Doing Things Half-Ass : a trial run on fixing my perfectionism

– by Ron Swanson, Parks and Recreation


“Never half-ass two things. Whole-ass one thing.”


That’s a lovely sentiment, and for the most part I agree.  It makes sense to pour all your energy into one thing in order to do a good job.  Unfortunately, Ron, I’m going to have to disagree with you on practice, at least in regards to my life.  I work for a living and while I love my job, I have outside interests that I wouldn’t mind doing as a full-time job if possible.  Which means that I am half-assing things in my life.

And boy is that an accurate statement. As much as I can try to do a good job, there are some hardcore people around me that make me look bad. And that’s in my full time job and my writing and painting hobbies. The thing is, I learned as a kid that no matter what I do or how hard I try there will always be someone who is doing it better. I will never be the best at anything. named these awesomer people “Clark” in an article.  They say there will always be people more talented than you and that’s fine. Well, no Cracked it’s not fine with me. It’s fucking devastating to know that no matter how hard I try I am only destined to failure or mediocrity at best. That any struggle is worthless since I’m only ever on a long journey to the middle*. The only way I’ll win is if the standards of success are lowered and the Clarks of the world are busy doing other things.  Yeah, why would anyone feel bad about that?

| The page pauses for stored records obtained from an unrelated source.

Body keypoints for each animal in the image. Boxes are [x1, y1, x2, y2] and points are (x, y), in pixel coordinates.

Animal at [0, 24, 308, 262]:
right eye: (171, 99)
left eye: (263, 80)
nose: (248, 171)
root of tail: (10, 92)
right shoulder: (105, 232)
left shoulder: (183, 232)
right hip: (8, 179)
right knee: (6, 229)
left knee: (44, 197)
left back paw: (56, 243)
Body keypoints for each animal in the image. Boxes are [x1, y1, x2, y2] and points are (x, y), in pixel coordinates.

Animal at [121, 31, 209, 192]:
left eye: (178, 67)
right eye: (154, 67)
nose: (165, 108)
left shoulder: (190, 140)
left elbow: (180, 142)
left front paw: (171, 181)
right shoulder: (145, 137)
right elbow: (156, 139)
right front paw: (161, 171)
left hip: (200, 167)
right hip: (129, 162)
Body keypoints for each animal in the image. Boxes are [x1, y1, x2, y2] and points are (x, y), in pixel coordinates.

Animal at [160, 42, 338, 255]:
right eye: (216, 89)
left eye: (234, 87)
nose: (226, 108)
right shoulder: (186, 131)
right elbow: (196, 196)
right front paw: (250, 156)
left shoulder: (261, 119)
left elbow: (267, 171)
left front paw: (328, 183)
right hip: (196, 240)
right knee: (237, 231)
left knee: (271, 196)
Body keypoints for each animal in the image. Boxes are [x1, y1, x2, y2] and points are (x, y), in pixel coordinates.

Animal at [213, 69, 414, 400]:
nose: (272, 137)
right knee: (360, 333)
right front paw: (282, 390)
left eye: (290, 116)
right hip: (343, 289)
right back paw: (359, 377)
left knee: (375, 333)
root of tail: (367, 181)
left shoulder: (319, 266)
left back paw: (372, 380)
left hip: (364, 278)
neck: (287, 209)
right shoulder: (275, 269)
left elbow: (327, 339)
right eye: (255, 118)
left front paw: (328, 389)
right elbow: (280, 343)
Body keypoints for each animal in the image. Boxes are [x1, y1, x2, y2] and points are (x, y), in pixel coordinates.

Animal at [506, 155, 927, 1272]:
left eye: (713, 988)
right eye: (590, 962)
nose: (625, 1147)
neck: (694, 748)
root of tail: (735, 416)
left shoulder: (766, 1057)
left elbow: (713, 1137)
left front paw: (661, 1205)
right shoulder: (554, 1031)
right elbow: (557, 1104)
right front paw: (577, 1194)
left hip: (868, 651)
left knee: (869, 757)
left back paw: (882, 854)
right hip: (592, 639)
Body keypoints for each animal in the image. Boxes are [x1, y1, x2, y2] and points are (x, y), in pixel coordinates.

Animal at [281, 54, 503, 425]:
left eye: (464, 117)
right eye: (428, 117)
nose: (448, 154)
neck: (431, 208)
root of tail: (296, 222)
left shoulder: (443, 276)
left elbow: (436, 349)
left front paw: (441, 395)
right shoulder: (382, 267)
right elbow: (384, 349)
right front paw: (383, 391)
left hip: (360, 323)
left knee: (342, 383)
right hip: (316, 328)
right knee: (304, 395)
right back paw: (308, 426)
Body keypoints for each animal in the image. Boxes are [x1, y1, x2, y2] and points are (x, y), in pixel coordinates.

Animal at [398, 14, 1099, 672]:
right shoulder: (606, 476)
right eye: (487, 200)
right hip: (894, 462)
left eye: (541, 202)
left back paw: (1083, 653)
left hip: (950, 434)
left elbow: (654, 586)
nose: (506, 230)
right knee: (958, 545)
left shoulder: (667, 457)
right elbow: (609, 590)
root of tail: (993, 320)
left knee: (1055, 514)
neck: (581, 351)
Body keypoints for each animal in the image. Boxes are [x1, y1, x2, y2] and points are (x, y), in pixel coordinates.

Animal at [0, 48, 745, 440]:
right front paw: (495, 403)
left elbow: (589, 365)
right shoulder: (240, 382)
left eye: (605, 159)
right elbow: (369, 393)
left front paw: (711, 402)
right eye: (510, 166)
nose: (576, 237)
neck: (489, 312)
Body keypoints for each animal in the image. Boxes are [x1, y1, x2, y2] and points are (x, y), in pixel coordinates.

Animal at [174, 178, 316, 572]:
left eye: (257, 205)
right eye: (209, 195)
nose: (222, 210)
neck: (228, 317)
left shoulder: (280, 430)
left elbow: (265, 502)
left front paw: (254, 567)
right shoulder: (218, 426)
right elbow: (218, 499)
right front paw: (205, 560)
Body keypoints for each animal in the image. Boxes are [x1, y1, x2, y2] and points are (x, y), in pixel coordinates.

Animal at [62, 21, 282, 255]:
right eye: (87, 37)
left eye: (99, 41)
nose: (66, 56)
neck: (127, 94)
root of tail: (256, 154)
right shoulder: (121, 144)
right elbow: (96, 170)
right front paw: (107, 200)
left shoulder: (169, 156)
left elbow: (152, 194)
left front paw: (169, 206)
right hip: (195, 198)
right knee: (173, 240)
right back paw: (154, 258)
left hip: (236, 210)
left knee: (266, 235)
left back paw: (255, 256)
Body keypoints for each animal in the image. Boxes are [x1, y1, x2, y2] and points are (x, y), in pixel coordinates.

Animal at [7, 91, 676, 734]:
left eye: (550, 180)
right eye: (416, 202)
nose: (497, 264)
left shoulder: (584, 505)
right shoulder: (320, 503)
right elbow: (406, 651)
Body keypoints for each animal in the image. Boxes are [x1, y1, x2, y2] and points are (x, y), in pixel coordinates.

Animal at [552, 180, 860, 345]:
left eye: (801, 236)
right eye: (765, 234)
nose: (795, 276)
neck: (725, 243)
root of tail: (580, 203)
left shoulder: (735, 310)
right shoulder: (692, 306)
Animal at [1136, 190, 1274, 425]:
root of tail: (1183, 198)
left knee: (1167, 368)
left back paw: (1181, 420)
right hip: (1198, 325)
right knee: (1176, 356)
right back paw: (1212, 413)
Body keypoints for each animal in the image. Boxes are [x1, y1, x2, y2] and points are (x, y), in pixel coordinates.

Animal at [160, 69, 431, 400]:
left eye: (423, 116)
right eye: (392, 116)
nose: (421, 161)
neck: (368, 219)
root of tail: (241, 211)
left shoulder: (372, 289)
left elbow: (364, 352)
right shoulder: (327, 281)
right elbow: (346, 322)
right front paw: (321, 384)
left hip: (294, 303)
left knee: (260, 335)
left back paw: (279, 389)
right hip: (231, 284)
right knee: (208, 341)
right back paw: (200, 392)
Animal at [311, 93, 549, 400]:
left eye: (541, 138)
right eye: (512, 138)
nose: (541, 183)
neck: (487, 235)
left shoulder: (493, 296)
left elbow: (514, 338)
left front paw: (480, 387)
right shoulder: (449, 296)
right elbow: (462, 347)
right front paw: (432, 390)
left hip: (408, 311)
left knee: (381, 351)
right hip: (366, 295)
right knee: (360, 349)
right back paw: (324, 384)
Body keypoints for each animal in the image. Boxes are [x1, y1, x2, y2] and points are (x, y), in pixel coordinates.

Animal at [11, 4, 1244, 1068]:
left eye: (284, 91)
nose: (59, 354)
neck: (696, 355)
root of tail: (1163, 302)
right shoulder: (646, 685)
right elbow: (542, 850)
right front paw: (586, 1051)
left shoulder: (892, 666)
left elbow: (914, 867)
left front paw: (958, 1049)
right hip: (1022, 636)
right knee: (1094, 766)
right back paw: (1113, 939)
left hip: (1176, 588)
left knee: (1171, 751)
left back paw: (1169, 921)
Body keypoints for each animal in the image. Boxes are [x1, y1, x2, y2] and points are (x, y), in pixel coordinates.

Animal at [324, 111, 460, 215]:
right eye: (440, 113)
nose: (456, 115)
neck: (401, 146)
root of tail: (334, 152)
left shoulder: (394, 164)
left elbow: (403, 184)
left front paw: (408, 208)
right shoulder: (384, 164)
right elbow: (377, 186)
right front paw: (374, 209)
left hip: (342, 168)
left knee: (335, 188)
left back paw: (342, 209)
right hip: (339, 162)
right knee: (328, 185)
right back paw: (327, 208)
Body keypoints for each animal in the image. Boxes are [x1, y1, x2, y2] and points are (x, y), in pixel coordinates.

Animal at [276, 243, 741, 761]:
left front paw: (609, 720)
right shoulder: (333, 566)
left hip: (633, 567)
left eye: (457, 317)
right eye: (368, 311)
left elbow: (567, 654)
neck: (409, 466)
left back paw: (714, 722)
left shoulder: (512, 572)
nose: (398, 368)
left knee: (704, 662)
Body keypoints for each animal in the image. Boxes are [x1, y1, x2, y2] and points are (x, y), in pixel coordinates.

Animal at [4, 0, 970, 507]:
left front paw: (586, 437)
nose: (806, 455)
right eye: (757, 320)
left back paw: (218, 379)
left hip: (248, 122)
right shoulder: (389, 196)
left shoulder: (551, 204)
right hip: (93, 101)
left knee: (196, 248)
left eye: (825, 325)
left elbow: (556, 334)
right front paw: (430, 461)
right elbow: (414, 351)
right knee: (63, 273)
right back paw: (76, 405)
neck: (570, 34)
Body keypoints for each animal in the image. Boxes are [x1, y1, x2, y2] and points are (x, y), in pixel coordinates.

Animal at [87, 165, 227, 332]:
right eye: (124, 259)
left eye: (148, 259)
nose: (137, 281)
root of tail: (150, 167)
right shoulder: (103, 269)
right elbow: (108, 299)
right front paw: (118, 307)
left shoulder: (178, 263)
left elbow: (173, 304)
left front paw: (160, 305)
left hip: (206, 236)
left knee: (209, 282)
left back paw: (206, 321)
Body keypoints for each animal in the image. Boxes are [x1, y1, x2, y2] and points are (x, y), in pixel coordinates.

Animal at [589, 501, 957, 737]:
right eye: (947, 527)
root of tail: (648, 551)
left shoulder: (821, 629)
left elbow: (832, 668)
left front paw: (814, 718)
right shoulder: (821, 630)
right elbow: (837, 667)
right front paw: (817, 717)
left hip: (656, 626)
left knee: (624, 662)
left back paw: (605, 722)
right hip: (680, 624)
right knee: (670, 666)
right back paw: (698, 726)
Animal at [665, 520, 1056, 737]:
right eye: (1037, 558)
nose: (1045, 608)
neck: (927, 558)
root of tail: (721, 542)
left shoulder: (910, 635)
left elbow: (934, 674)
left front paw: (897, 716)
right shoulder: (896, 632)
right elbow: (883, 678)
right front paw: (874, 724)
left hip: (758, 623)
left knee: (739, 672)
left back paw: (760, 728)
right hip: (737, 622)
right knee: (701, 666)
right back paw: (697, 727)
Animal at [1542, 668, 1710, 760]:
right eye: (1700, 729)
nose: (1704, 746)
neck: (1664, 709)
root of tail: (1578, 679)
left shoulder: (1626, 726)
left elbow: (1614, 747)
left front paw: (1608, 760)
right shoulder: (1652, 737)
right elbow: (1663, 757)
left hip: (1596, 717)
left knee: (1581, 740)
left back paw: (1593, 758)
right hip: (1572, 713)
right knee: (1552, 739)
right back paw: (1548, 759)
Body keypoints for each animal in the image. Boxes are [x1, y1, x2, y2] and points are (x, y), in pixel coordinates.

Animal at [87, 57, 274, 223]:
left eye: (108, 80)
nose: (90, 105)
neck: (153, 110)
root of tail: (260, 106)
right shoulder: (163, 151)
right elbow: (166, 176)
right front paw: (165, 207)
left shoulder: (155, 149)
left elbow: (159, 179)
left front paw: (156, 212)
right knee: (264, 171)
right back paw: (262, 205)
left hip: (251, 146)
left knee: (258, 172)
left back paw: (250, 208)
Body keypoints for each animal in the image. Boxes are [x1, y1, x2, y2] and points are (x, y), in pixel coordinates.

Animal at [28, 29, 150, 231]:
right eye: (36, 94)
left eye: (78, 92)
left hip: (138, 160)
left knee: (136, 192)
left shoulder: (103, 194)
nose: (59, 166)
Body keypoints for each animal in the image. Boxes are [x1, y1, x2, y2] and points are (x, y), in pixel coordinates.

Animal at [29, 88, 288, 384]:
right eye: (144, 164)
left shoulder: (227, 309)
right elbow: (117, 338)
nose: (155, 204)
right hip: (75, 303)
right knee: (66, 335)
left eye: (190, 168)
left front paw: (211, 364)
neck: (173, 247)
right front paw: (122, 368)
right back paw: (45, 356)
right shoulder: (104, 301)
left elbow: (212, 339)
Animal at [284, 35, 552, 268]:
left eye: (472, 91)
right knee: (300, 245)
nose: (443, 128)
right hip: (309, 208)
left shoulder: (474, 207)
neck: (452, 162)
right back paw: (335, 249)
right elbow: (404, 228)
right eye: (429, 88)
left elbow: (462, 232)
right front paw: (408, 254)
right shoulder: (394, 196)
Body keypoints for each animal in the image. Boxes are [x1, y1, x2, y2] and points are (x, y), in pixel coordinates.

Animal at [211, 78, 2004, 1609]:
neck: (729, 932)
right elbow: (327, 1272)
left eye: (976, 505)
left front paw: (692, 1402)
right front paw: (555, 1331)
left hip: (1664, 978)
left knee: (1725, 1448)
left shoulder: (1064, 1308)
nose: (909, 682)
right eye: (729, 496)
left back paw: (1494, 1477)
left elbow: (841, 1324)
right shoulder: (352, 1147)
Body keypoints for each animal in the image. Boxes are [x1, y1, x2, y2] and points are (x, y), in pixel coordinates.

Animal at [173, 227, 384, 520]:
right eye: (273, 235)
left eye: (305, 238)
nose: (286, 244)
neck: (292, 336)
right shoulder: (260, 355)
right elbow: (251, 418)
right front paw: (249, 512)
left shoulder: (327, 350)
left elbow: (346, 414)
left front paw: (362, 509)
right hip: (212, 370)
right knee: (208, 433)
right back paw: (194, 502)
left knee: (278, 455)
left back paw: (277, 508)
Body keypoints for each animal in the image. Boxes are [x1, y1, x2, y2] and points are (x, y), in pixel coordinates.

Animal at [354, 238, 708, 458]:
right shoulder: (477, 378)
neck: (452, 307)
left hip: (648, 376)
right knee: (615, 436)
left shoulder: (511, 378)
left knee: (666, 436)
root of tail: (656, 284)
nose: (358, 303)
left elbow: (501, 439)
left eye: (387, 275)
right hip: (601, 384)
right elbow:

So since I’ve long realized I’m a perfectionist, I’m going to try half-assing a few things in my life. For example, today I submitted a presentation proposal in my field. They already rejected me once, so this time I sent a half-assed submission. Can’t be too upset if that gets rejected.  Also, NaNo is coming up and there are a few short stories I want to finally take into a 2nd draft for submission.  I’m going to half-ass those edits too. So what? What’s it matter when my best was never good enough?

You said it, Bruce.


* “Youll meet them all again on their long journey to the middle” – Phillip Seymour Hoffman as Lester Bangs in Almost Famous.